The euro weakened against the dollar as some economic data came in lower than expected. The ZEW Center for European Economic Research said that Eurozone expectations of economic growth had a reading of 51.8, lower than forecast at 58.0. In Germany, Europe's largest economy, economic confidence came in at 51.1, lower than the previous reading of 56.0.
Sterling fell against the dollar after Fitch Ratings said the UK's sovereign credit rating is the most at risk among top-rated nations. David Riley, Fitch's head of global sovereign ratings, said that the country needs the largest budget adjustment among countries it rates AAA. Standard and Poor's currently has a negative outlook on the country. The Office for National Statistics reported the biggest budget deficit for any September since records began in 1993. The deficit grew to 14.8 billion pounds from a deficit of 8.7 billion pounds a year earlier. House prices fell 4.1%, beating forecasts of a 4.9% fall.

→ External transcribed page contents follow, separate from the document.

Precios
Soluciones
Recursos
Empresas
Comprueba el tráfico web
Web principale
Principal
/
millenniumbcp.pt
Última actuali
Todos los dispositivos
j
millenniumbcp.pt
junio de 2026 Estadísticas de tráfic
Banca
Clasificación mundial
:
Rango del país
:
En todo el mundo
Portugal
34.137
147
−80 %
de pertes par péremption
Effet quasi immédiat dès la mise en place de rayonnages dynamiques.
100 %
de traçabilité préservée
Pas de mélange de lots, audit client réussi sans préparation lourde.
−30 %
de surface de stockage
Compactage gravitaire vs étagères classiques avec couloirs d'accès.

The Japanese yen rose slightly against the dollar as investor risk appetite fell.
The Canadian dollar traded higher against the dollar as crude oil rose above $80 a barrel earlier in the session.

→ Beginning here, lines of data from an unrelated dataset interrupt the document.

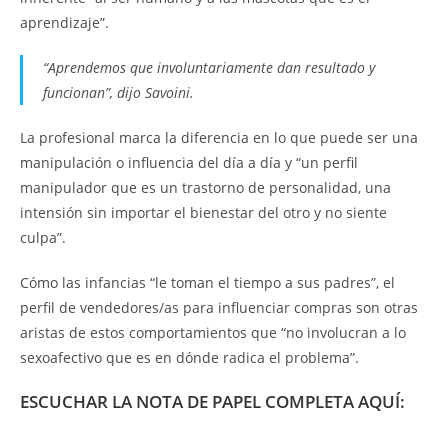
aprendizaje”.
“Aprendemos que involuntariamente dan resultado y
funcionan”, dijo Savoini.
La profesional marca la diferencia en lo que puede ser una
manipulación o influencia del día a día y “un perfil
manipulador que es un trastorno de personalidad, una
intensión sin importar el bienestar del otro y no siente
culpa”.
Cómo las infancias “le toman el tiempo a sus padres”, el
perfil de vendedores/as para influenciar compras son otras
aristas de estos comportamientos que “no involucran a lo
sexoafectivo que es en dónde radica el problema”.
ESCUCHAR LA NOTA DE PAPEL COMPLETA AQUÍ:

The Australian and New Zealand dollars declined against the greenback as investors took profit from yesterday's strong gains. Business confidence in Australia rose to 16 in October, near its highest level in six years. With economic conditions continuing to improve, the Reserve Bank of Australia is expected to raise interest rates from 3.5%. Benchmark interest rates in New Zealand are currently 2.5%, making both currencies attractive against the dollar and yen whose countries have interest rates of 0-0.25% and 0.1% respectively.